*EXERCISE DETAILS*
Drop all images and give the records again exactly.

*MATERIAL PROVIDED*
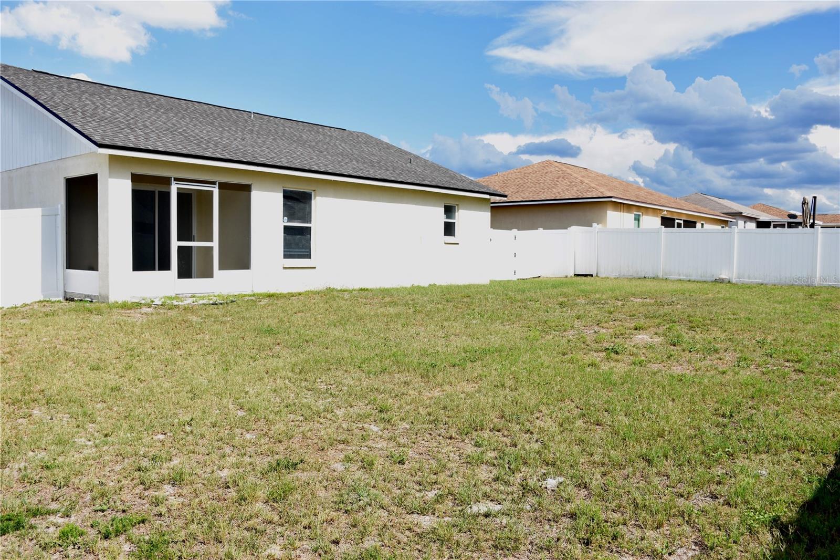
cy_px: 280
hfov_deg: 61.9
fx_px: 700
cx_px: 420
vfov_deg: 43.6
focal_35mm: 30
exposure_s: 1/200
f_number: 7.1
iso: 100
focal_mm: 20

*EXERCISE RESPONSE*
cy_px: 280
hfov_deg: 61.9
fx_px: 700
cx_px: 420
vfov_deg: 43.6
focal_35mm: 30
exposure_s: 1/200
f_number: 7.1
iso: 100
focal_mm: 20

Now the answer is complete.